Extract ->

*** Begin section ***

Biotechgeek Biotechgeek - 1 month ago 6
Python Question

How to zip a list of lists in python?

I have a list of lists

sample = [['A','T','N','N'],['T', 'C', 'C', 'C']],[['A','T','T','N'],['T', 'T', 'C', 'C']].


I am trying to zip the file such that only A/T/G/C are in lists and the output needs to be a list

[['AT','TCCC'],['ATT','TTCC']]


When I use this code:

tt = ["".join(y for y in x if y in {'A','G','T','C'}) for x in sample]


However, I only get the output as:

['ATT','TTCC']


Any suggestions where I am going wrong?

In my actual code I am first transposing the lists:

seq_list = [['TCCGGGGGTATC', 'TCCGTGGGTATC', ...]] # one nested list

numofpops = len(seq_list)

### Tranposing. Moving along the columns only

#column_list = []
for k in range(len(seq_list)):
column_list = [[] for i in range(len(seq_list[k][0]))]
for seq in seq_list[k]:
for i, nuc in enumerate(seq):
column_list[i].append(nuc)
ddd = column_list
print ddd

tt = ["".join(y for y in x if y in {'A','G','T','C'}) for x in ddd]
print tt

Answer

Your actual code is discarding lists. You only ever process the last entry.

*** End section ***

What you will do ->
(1) List every character in the set that the comprehension in the Python thread uses to filter letters.
(2) According to the answer in the Python thread, what is wrong with the asker's actual code?
(3) Write the next part of the Python thread, picking up after its final sentence.
The data come from a separate source.

Record set ->
*** Begin section ***

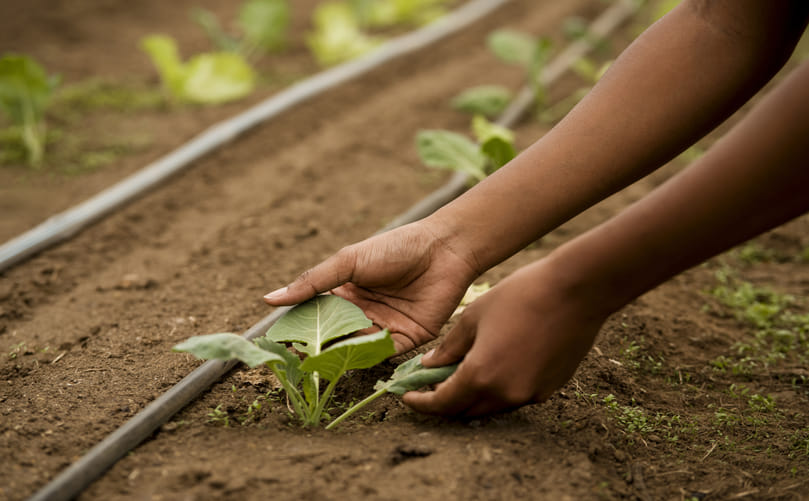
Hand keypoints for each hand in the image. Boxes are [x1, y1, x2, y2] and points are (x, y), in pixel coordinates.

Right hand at [263, 221, 479, 352]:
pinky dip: (369, 356)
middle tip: (298, 357)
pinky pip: (384, 353)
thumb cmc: (395, 248)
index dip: (300, 329)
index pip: (316, 317)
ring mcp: (384, 327)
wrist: (443, 249)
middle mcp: (363, 313)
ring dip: (340, 354)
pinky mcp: (408, 338)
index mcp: (346, 294)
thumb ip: (312, 282)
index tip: (281, 340)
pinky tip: (354, 357)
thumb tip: (269, 299)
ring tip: (321, 359)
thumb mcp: (348, 261)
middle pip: (334, 337)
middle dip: (317, 347)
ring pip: (356, 348)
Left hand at [402, 257, 607, 415]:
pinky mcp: (550, 389)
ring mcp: (531, 394)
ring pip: (491, 406)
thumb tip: (428, 365)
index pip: (443, 404)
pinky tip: (494, 367)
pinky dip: (498, 389)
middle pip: (466, 411)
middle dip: (444, 403)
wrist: (575, 291)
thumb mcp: (473, 317)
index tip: (407, 397)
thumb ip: (449, 347)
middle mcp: (506, 394)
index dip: (421, 403)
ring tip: (460, 374)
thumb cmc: (521, 295)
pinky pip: (515, 396)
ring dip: (472, 397)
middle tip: (429, 387)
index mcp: (482, 375)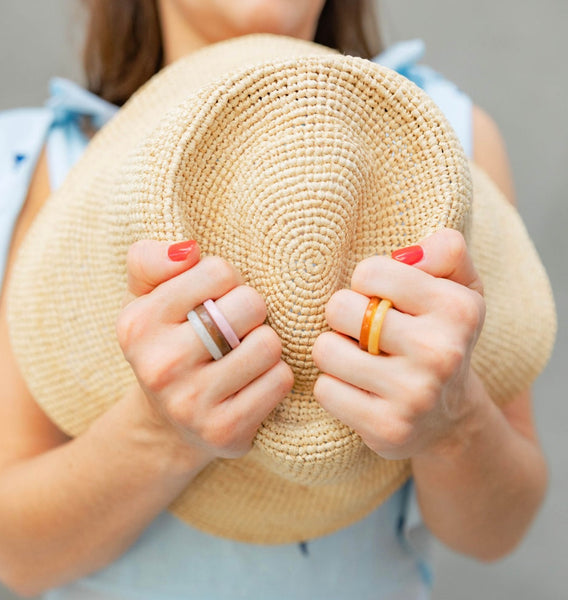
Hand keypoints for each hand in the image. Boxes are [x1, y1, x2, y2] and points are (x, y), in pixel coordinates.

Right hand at [117, 240, 293, 461]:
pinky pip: (279, 380)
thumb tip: (187, 250)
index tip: (215, 299)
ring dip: (264, 346)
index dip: (227, 280)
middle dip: (250, 311)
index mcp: (138, 324)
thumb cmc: (165, 346)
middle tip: (234, 328)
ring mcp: (191, 403)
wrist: (168, 425)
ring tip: (243, 355)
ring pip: (269, 344)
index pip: (218, 272)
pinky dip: (275, 376)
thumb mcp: (144, 299)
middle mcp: (160, 365)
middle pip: (250, 304)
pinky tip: (253, 383)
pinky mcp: (224, 430)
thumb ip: (150, 261)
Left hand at [312, 229, 485, 459]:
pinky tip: (358, 390)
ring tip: (359, 359)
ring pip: (325, 350)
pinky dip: (333, 387)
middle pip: (339, 308)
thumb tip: (407, 253)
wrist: (450, 417)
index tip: (383, 300)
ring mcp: (414, 395)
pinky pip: (325, 390)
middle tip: (365, 332)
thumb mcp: (457, 288)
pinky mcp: (387, 428)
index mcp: (457, 308)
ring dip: (333, 353)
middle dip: (344, 317)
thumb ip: (445, 251)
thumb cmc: (441, 338)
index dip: (367, 284)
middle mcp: (440, 352)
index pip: (369, 272)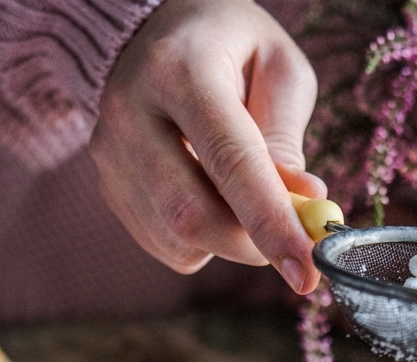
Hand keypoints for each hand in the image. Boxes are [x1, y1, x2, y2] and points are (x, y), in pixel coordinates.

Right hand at [90, 0, 322, 292]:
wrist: (154, 34)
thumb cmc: (229, 48)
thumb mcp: (277, 69)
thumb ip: (288, 139)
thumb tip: (303, 208)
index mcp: (180, 70)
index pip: (230, 162)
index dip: (271, 225)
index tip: (307, 272)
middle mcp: (131, 111)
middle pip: (192, 215)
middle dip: (252, 246)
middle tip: (293, 246)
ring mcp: (112, 154)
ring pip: (179, 239)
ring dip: (230, 242)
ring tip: (245, 198)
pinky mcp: (110, 188)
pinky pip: (167, 245)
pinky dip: (205, 241)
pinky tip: (211, 197)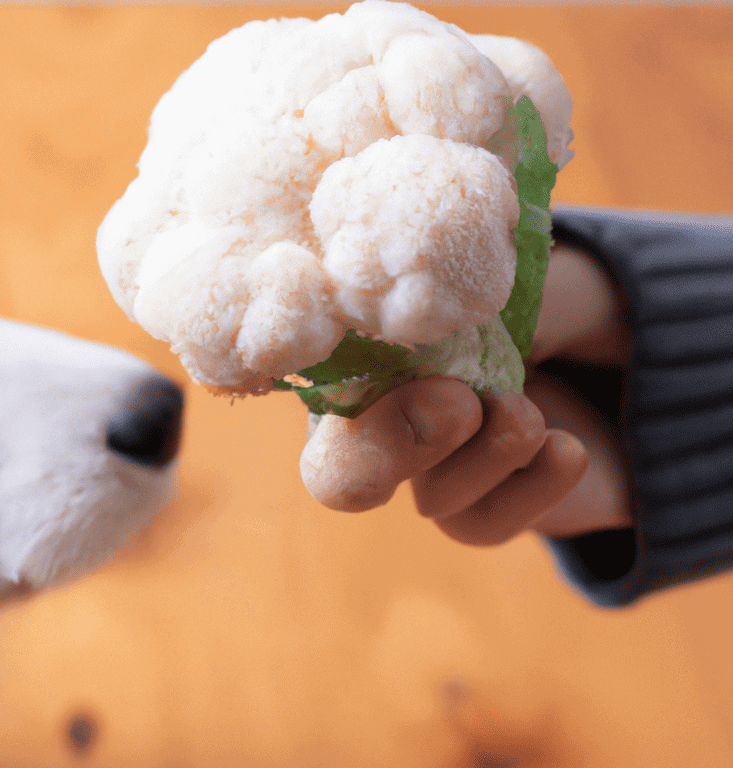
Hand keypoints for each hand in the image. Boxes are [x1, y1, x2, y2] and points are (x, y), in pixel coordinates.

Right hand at [300, 243, 634, 543]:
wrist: (612, 351)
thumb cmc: (536, 293)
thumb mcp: (500, 266)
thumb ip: (454, 271)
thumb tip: (421, 266)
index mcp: (359, 355)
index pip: (302, 373)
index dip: (309, 365)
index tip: (380, 330)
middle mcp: (378, 424)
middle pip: (338, 475)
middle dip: (385, 448)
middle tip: (455, 402)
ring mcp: (429, 475)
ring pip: (432, 500)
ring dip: (490, 450)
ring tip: (529, 409)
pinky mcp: (481, 513)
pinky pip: (484, 526)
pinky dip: (531, 488)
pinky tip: (566, 449)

*** End section ***

Answers for this exercise ->
(1) A, G, T, C

(2) It discards lists and only ever processes the last entry.

(3)
Your code works fine otherwise. Just do that in the loop and then append the result to some final list:

results = []

for k in range(len(seq_list)):
    column_list = [[] for i in range(len(seq_list[k][0]))]
    for seq in seq_list[k]:
        for i, nuc in enumerate(seq):
            column_list[i].append(nuc)
    # process `column_list` here, in the loop (no need to assign to ddd)
    tt = ["".join(y for y in x if y in {'A','G','T','C'}) for x in column_list]

    results.append(tt)

Note that you could use the zip() function instead of your transposition list:

results = []
for sequence in seq_list:
    for column_list in zip(*sequence):
        tt = [''.join([y for y in x if y in 'AGTC']) for x in column_list]
        results.append(tt)